:: Supplied passage ::

● ● ● ●

Germany

= Bundesdatenschutzgesetz =

German law regarding data protection and privacy

The German Bundesdatenschutzgesetz (BDSG) is a federal data protection act, that together with the data protection acts of the German federated states and other area-specific regulations, governs the exposure of personal data, which are manually processed or stored in IT systems.

== Historical development ==
=== 1960–1970 ===
In the early 1960s, consideration for comprehensive data protection began in the United States and further developed with advancements in computer technology and its privacy risks. So a regulatory framework was needed to counteract the impairment of privacy in the processing of personal data.

=== 1970–1990 ===
In 1970, the federal state of Hesse passed the first national data protection law, which was also the first data protection law in the world. In 1971, the first draft bill was submitted for a federal data protection act. Finally, on 1 January 1978, the first federal data protection act came into force. In the following years, as the BDSG was taking shape in practice, a technical development took place in data processing as the computer became increasingly important both at work and in the private sector.

There were also significant changes in the legal field. With the Volkszählungsurteil (census verdict) of December 15, 1983, the Federal Constitutional Court developed the right to self-determination of information (Article 1(1) in conjunction with Article 2(1) of the German Basic Law). The verdict confirmed that personal data are constitutionally protected in Germany. This means that individuals have the power to decide when and to what extent personal information is published.

=== From 1990 ===
In 1990, the legislature adopted a new data protection law based on the decision of the German Constitutional Court.

The BDSG was amended in 2009 and 2010 with three amendments: On April 1, 2010 came with the "Novelle I" a new regulation of the activities of credit bureaus and their counterparties (especially credit institutions) and scoring in force. The long and heavily debated "Novelle II" came into force on 1 September 2009. They change 18 paragraphs in the BDSG. Content includes changes to the list privilege for address trading, new regulations for market and opinion research, opt-in, coupling ban, employee data protection, order data processing, new powers for the supervisory authorities and new or greatly expanded fines, information obligations in the event of data breaches, dismissal protection for data protection officers. On June 11, 2010 changed the "Novelle III" [4] as a small sub-item within the law implementing the EU Consumer Credit Directive, the § 29 BDSG by two paragraphs.

● ● ● ●

:: Material supplied ::
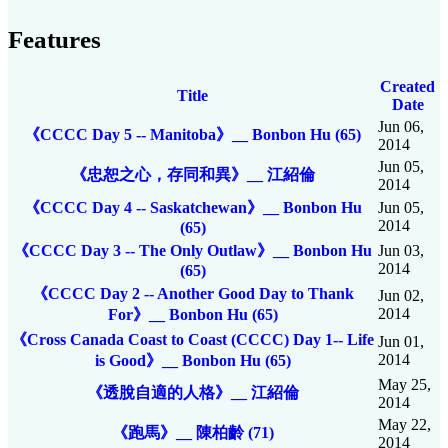
Features
Created
Title
Date
Jun 06,
《CCCC Day 5 -- Manitoba》__ Bonbon Hu (65)
2014
Jun 05,
《忠恕之心，存同和異》__ 江紹倫
2014
《CCCC Day 4 -- Saskatchewan》__ Bonbon Hu
Jun 05,
2014
(65)
《CCCC Day 3 -- The Only Outlaw》__ Bonbon Hu
Jun 03,
2014
(65)
《CCCC Day 2 -- Another Good Day to Thank
Jun 02,
2014
For》__ Bonbon Hu (65)
《Cross Canada Coast to Coast (CCCC) Day 1-- Life
Jun 01,
2014
is Good》__ Bonbon Hu (65)
May 25,
《透脫自適的人格》__ 江紹倫
2014
May 22,
《跑馬》__ 陳柏齡 (71)
2014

● ● ● ●

:: Activity list ::
1) Reproduce everything in the Bundesdatenschutzgesetz article from "The German Bundesdatenschutzgesetz" down to "in IT systems.".
2) According to the Bundesdatenschutzgesetz article, why was a regulatory framework for data protection needed in the 1960s?
3) Extend the Bundesdatenschutzgesetz article beyond its final sentence.

:: Answer section ::
1)
The German Bundesdatenschutzgesetz (BDSG) is a federal data protection act, that together with the data protection acts of the German federated states and other area-specific regulations, governs the exposure of personal data, which are manually processed or stored in IT systems.

2) Advances in computer technology brought risks to privacy. A regulatory framework was therefore needed to counteract the impairment of privacy in the processing of personal data.

3)
== The legal amendment ==
In 2009, there were three amendments to the BDSG as a result of criticism from consumer advocates and numerous privacy scandals in business. The amendments addressed the following items:

=== Amendments I and III ===
- Strict earmarking in the enforcement of data protection rights (§ 6 III BDSG)
- Permissibility and transparency in automated individual decisions (§ 6a BDSG)
- Transmission of data to commercial agencies (§ 28a BDSG)
- Admissibility in scoring procedures (§ 28b BDSG)
- Claims for credit rejection information for cross-border credit inquiry within the EU/EEA(§ 29 VI and VII BDSG)
- Information on claims against responsible agencies, especially in the case of scoring and commercial agencies (§ 34 BDSG)
- New penalty offenses (§ 43 I No. 4a, 8b, 8c BDSG)

=== Amendment II ===
- Introducing a legal definition for the term "Beschäftigte" (employees) (§ 3 XI BDSG)
- Extension of the target data economy and data avoidance (§ 3a BDSG)
- Strengthening the position of internal data protection officer by training and explicit job protection law (§ 4f III sentence 5-7 BDSG)
- Extension of the requirement for the written content to be fixed in order data processing and control of the contractor (§ 11 II BDSG)
- New eligibility requirements and transparency in the use of personal data as part of the trade of addresses and promotional purposes (§ 28 III BDSG)
- Tightening the consent requirements of non-written consent (§ 28 IIIa BDSG)
- Introduction of a prohibition of a coupling in connection with the consent (§ 28 IIIb BDSG)
- Relief for market and opinion research companies (§ 30a BDSG)
- Rule on the admissibility of the processing of employment data (§ 32 BDSG)
- Expansion of disclosure requirements for moderate transmission list (§ 34 Ia BDSG)
- Extension of the arrangement powers of supervisory authorities on processing data protection and uses (§ 38 V BDSG)
- A duty to self-disclosure to the supervisory authority and the affected person for unlawfully obtaining knowledge of data (§ 42a BDSG)
- Introduction of new fines (§ 43 I No. 2a, 2b, 3a, 8a and II No. 5a-7 BDSG)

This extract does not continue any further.